### AUSGANGSTEXT
Wo ist dann das Problem? Weil erneuerbare Energien grundsätzlich Vorrang haben, werden Sie Ihren Strom doch auf jeden Fall los.

Das ist vom Grundsatz her richtig – noch. Denn Sie können sicher sein, dass dieser Vorrang infrage gestellt wird, wenn die Laufzeitverlängerungen Realität werden und es dadurch regelmäßig zu viel Strom im Angebot gibt. Die ersten Atomkonzerne erheben jetzt schon entsprechende Forderungen. Wenn es dazu kommt, wäre das Wachstum der Erneuerbaren schlagartig vorbei.

Warum sind Sie mit Ihren Argumenten nicht durchgedrungen, obwohl Röttgen wie Merkel sich doch stets zu den Erneuerbaren bekennen?

Die Regierung hat für dieses Energiekonzept im Wesentlichen mit vier Konzernen geredet. Obwohl bei uns zehnmal so viele Menschen arbeiten wie im Atomsektor, kommt die Sichtweise der Erneuerbaren nicht ausreichend vor. Über das Ergebnis darf man sich dann nicht wirklich wundern.

Wie kommt’s? Ist Ihre Lobbyarbeit zu schlecht? Oder spenden Sie zu wenig?

Wir zahlen als Verbände überhaupt keine Parteispenden, und wir schalten auch keine großen Anzeigen. Diese Regierung ist mit der klaren Ansage angetreten, dass sie die Laufzeiten verlängert. Da ist es dann nur konsequent nur mit denen zu sprechen, die einem Argumente dafür liefern.

Was für Möglichkeiten sehen Sie denn dann, Ihre Branche zu retten?

Wir setzen darauf, den Dialog mit den Parlamentariern zu führen, die diesen Atomdeal sicher nicht einfach abnicken wollen. Zudem ist ja die Mehrheit der Menschen gegen längere Laufzeiten. Darum rufen wir gemeinsam mit anderen Organisationen dazu auf, zur Demonstration am 18. September auf die Straße zu gehen – statt sich nur allein zu Hause über die Fehlentscheidung zu ärgern. Wir brauchen ein klares Signal, dass es für diese Politik keine Mehrheit gibt.

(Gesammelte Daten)
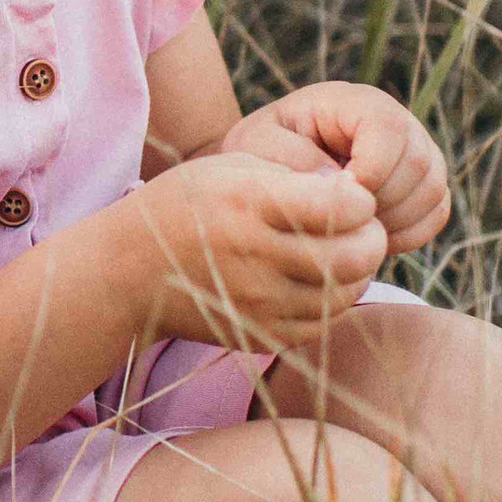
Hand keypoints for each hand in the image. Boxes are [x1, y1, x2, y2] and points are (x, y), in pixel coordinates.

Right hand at [128, 150, 385, 359]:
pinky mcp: (259, 335)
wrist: (129, 270)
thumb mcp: (229, 166)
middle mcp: (255, 256)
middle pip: (353, 255)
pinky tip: (320, 281)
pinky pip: (322, 324)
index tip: (350, 194)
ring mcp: (257, 303)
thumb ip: (293, 173)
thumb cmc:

### AUFGABENSTELLUNG
Mit wie vielen Konzernen hat die Regierung laut dem Ausgangstext für das Energiekonzept im Wesentlichen gesprochen? Die Einträge sind hierfür ohne Belang.

### BEARBEITETE AUFGABE
Mit vier Konzernen.